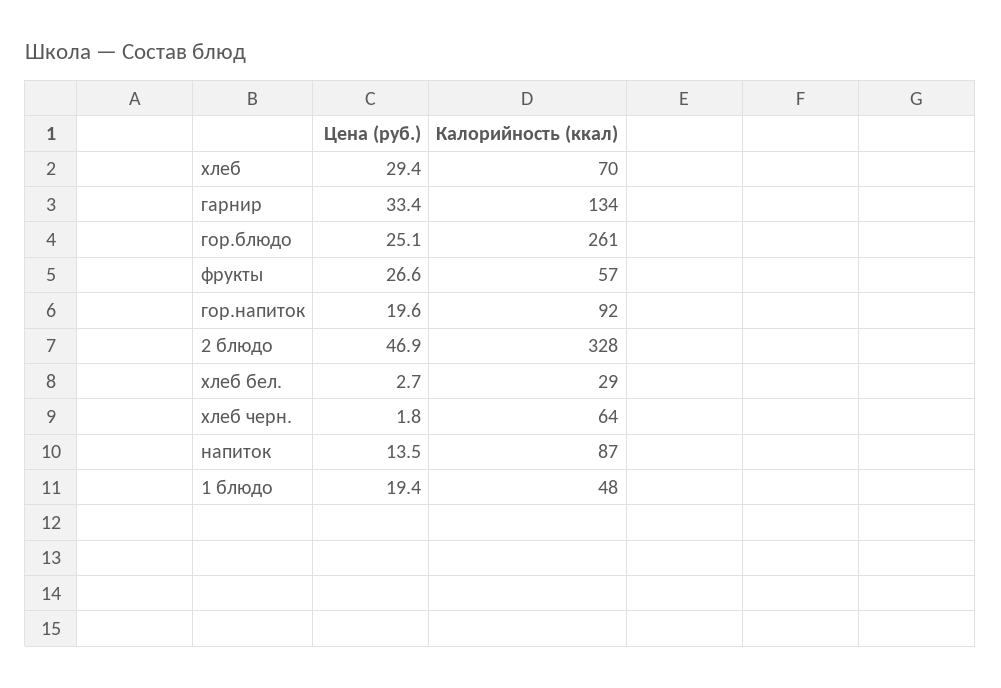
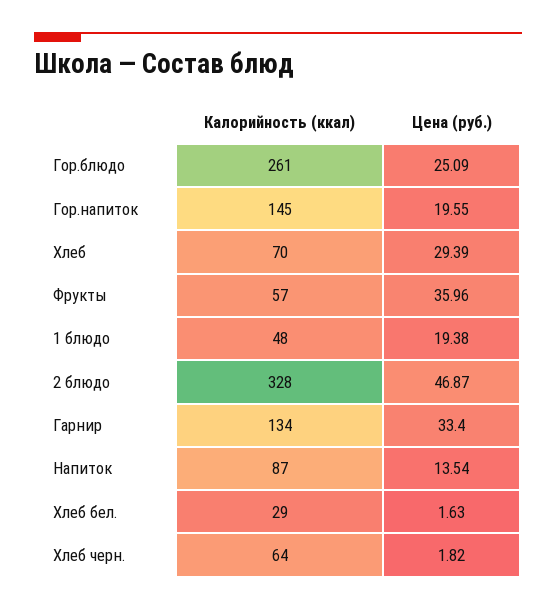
  {
    "Цена (руб.)": {
      "хлеб": 29.39,
      "гарнир": 33.4,
      "гор.блюдо": 25.09,
-     "фрукты": 26.6,
+     "фрукты": 35.96,
      "гор.напиток": 19.55,
      "2 блюдо": 46.87,
-     "хлеб бел.": 2.7,
+     "хлеб бел.": 1.63,
      "хлеб черн.": 1.82,
      "напиток": 13.54,
      "1 блюдо": 19.38
    },
    "Калорийность (ккал)": {
      "хлеб": 70,
      "гарнир": 134,
      "гор.блюдо": 261,
      "фрукты": 57,
-     "гор.напиток": 92,
+     "гор.напиток": 145,
      "2 блюдо": 328,
      "хлеб бел.": 29,
      "хлеб черн.": 64,
      "напиток": 87,
      "1 блюдо": 48
    }
  }

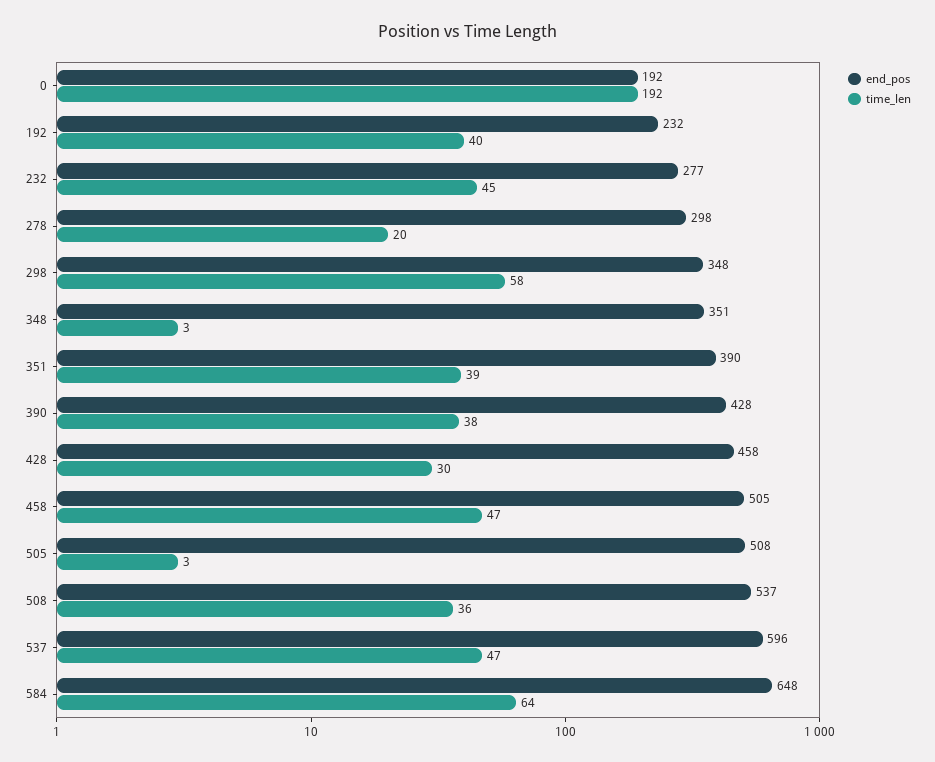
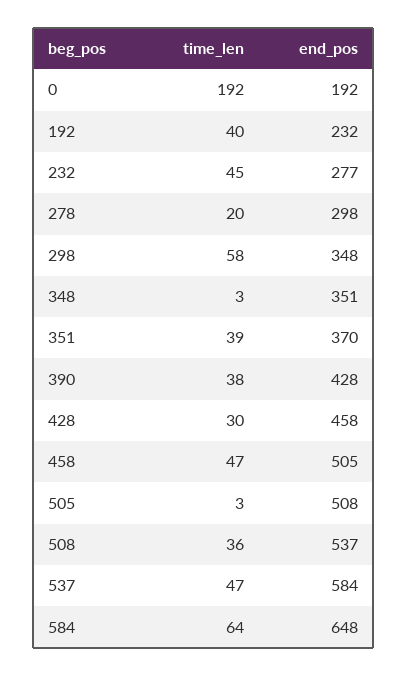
  {
    "end_pos": {
      "0": 192,
      "192": 232,
      "232": 277,
      "278": 298,
      "298": 348,
      "348": 351,
-     "351": 390,
+     "351": 370,
      "390": 428,
      "428": 458,
      "458": 505,
      "505": 508,
      "508": 537,
-     "537": 596,
+     "537": 584,
      "584": 648
    },
    "time_len": {
      "0": 192,
      "192": 40,
      "232": 45,
      "278": 20,
      "298": 58,
      "348": 3,
      "351": 39,
      "390": 38,
      "428": 30,
      "458": 47,
      "505": 3,
      "508": 36,
      "537": 47,
      "584": 64
    }
  }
:::::
Assigned task:
Your answer should be every line from the material above in which the word "хлеб" appears.

Written response:
      "хлеб": 29.39,
-     "хлеб бел.": 2.7,
+     "хлеб бел.": 1.63,
      "хлеб черн.": 1.82,
      "хлеб": 70,
      "хлеб бел.": 29,
      "хлеб черн.": 64,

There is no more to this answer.